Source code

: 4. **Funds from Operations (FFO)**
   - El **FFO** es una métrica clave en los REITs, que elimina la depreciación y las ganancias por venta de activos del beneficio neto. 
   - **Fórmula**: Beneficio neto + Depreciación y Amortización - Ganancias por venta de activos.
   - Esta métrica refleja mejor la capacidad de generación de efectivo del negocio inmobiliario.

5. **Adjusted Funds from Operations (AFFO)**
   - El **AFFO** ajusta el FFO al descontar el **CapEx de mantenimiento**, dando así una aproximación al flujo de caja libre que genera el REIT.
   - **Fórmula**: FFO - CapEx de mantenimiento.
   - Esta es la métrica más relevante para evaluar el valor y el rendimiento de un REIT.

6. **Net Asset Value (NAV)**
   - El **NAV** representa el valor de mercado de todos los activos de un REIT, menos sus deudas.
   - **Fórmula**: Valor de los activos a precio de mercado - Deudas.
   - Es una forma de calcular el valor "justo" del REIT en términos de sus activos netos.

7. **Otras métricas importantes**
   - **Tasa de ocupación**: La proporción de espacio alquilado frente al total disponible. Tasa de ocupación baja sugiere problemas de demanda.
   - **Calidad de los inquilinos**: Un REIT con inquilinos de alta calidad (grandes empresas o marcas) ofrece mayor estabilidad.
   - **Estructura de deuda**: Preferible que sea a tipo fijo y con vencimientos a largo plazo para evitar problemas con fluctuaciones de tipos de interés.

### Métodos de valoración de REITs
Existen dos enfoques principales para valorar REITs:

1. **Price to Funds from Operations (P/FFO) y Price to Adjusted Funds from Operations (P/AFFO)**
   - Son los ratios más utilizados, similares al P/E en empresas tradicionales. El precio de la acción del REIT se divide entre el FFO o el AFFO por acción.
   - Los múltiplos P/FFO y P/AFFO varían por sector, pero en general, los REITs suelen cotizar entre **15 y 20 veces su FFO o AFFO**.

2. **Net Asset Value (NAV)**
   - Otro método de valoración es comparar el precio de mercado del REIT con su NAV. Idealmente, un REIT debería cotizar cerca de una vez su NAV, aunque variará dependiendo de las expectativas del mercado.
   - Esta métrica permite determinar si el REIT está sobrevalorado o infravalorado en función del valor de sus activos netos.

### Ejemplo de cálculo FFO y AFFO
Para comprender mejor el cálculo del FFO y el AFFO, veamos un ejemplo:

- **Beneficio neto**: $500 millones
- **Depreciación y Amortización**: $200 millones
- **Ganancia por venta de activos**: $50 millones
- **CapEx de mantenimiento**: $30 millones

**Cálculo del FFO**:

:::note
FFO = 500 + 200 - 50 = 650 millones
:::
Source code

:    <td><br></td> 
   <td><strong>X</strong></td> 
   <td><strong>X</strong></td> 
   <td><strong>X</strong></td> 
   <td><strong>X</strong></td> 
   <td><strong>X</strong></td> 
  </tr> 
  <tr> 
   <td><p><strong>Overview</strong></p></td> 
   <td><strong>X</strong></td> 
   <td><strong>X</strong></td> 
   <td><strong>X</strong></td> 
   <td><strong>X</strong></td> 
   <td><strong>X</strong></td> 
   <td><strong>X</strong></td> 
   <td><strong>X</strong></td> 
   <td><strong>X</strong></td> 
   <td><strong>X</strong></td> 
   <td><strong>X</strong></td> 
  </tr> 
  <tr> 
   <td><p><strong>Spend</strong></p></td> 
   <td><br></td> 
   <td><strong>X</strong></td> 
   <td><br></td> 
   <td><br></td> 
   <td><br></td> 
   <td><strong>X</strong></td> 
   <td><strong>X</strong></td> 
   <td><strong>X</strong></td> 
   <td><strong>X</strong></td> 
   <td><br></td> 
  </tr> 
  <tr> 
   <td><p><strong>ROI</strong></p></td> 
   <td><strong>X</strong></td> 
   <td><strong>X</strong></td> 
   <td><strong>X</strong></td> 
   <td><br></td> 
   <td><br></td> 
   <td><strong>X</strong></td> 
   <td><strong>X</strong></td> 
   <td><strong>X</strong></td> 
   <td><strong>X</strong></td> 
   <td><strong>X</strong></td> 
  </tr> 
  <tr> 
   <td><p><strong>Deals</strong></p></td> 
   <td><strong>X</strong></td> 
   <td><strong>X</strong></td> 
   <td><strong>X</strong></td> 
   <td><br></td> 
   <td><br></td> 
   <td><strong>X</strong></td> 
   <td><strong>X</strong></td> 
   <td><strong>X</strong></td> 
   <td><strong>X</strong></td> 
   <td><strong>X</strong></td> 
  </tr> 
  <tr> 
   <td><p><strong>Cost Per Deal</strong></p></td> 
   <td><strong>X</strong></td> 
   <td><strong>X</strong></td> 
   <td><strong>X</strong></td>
■ ■ ■
**Assigned task**
Please give back exactly the lines of this listing beginning at the line with "from Operations (FFO)**" and ending with the line with "5. **Adjusted Funds from Operations (AFFO)**", both included, and nothing else.

**Task answer**
: 4. **Funds from Operations (FFO)**
   - El **FFO** es una métrica clave en los REITs, que elimina la depreciación y las ganancias por venta de activos del beneficio neto. 
   - **Fórmula**: Beneficio neto + Depreciación y Amortización - Ganancias por venta de activos.
   - Esta métrica refleja mejor la capacidad de generación de efectivo del negocio inmobiliario.

5. **Adjusted Funds from Operations (AFFO)**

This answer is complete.